The Model Law proposes a balanced approach. Amendments to the charter are possible when necessary to adjust to significantly changed circumstances and are subject to approval by a competent authority. Founders may reserve limited amendment or veto rights for a defined period. Pure enterprise foundations – whose core purpose is responsible ownership of a particular business – face stricter conditions for divestment. Permanence is valued, but not at the expense of viability.
Because enterprise foundations lack shareholders, accountability must be ensured through governance and supervision. The Model Law therefore provides for legality supervision by a competent authority, either a court or an administrative body with appropriate business competence. This supervision focuses on compliance with law and charter rather than second-guessing business decisions. The aim is to safeguard legitimacy without undermining entrepreneurial agility. For foundations that benefit from tax privileges linked to public-benefit purposes, such credibility is essential to maintaining public trust.
Enterprise foundations challenge a narrow understanding of philanthropy. Their contribution to society is not limited to grant volumes. By anchoring companies in long-term, purpose-bound ownership, they shape employment patterns, innovation capacity and regional development. In some cases, the economic footprint of the companies they own exceeds their philanthropic distributions by a wide margin.
This does not diminish philanthropy; it broadens its meaning. Foundations can create public value not only by redistributing profits, but by structuring who owns productive assets and under what constraints.
At a time when Europe faces geopolitical uncertainty, sustainability transitions and debates about competitiveness and resilience, ownership forms matter. Enterprise foundations represent one institutional answer to the question of how capital can be committed to long-term purpose without reliance on either state control or short-term market pressure. They will remain relatively rare, since establishing one requires founders to relinquish private wealth permanently. But where founders choose this path, the legal framework should recognise and facilitate their role as responsible business owners.
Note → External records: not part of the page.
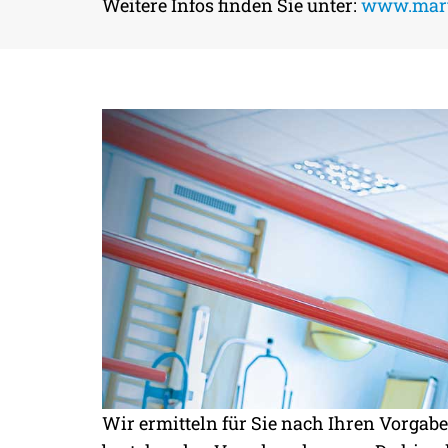
ALTERSVORSO
Weitere Infos finden Sie unter:
www.mart
KONZEPTE UND SERVICE
MASS
Wir ermitteln für Sie nach Ihren Vorgab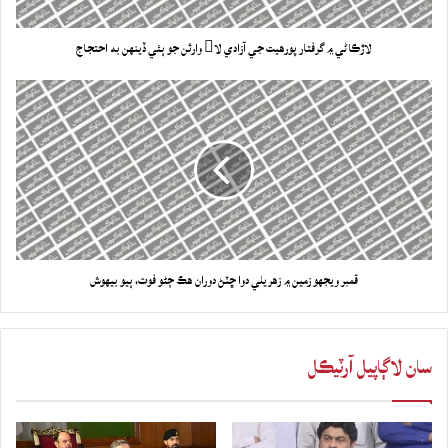
لاڙڪاڻي ۾ گرفتار پورهيت جي آزادي لا وارثن جو ٻئي ڏينهن به احتجاج
قمبر ويجهو زمين ۾ زهريلي دوا ڇٽڻ دوران هڪ ڄڻو فوت، ٻيو بيهوش
سان لاڳاپيل آرٽيڪل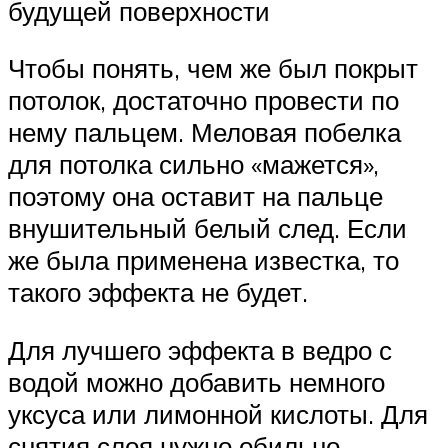
будущей поверхности
Чтобы понять, чем же был покрыт
потолок, достаточно провести по
нему пальцем. Меловая побелка
для потолка сильно «мажется»,
поэтому она оставит на пальце
внушительный белый след. Если
же была применена известка, то
такого эффекта не будет.
Для лучшего эффекта в ведро с
водой можно добавить немного
уксуса или лимонной кислоты. Для
снятия слоя нужно обильно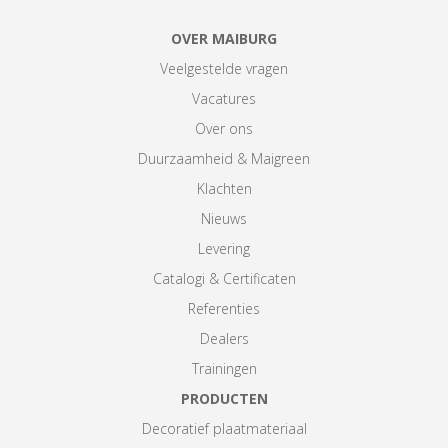
OVER MAIBURG
Veelgestelde vragen
Vacatures
Over ons
Duurzaamheid & Maigreen
Klachten
Nieuws
Levering
Catalogi & Certificaten
Referenties
Dealers
Trainingen
PRODUCTEN
Decoratief plaatmateriaal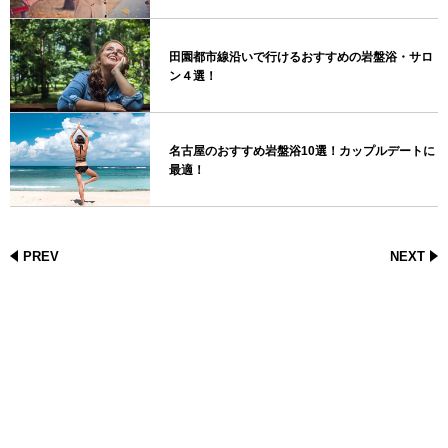
田園都市線沿いで行けるおすすめの岩盤浴・サロ
ン４選！
名古屋のおすすめ岩盤浴10選！カップルデートに
最適！
PREV
NEXT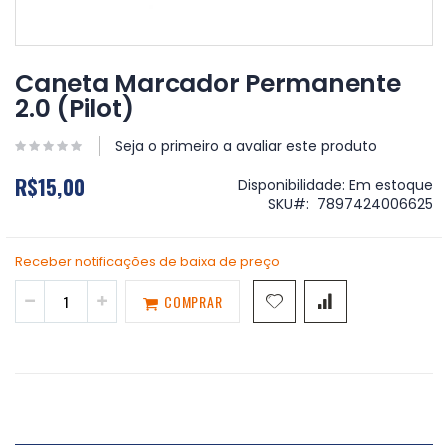
Saltar
para
Caneta Marcador Permanente
o
2.0 (Pilot)
início
da
Galeria
Seja o primeiro a avaliar este produto
de
R$15,00
imagens
Disponibilidade:
Em estoque
SKU
7897424006625
Receber notificações de baixa de preço
COMPRAR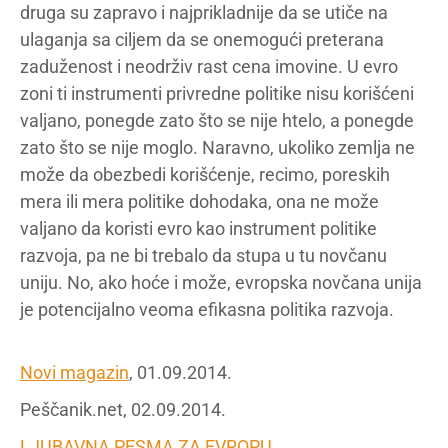
druga su zapravo i najprikladnije da se utiče na
ulaganja sa ciljem da se onemogući preterana
zaduženost i neodrživ rast cena imovine. U evro
zoni ti instrumenti privredne politike nisu korišćeni
valjano, ponegde zato što se nije htelo, a ponegde
zato što se nije moglo. Naravno, ukoliko zemlja ne
može da obezbedi korišćenje, recimo, poreskih
mera ili mera politike dohodaka, ona ne može
valjano da koristi evro kao instrument politike
razvoja, pa ne bi trebalo da stupa u tu novčanu
uniju. No, ako hoće i može, evropska novčana unija
je potencijalno veoma efikasna politika razvoja.
Novi magazin
, 01.09.2014.
Peščanik.net, 02.09.2014.
LJUBAVNA PESMA ZA EVROPU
The European Enterprise Foundations Model Law provides a coherent framework for doing so. It recognises enterprise foundations as hybrid institutions and offers policymakers a structured set of legislative building blocks adapted to their specific governance challenges. For European philanthropy, this development is strategically significant. If foundations wish to shape systemic change, they must also engage with ownership. Giving is one way to serve society. Owning – responsibly, permanently and purposefully – can be another.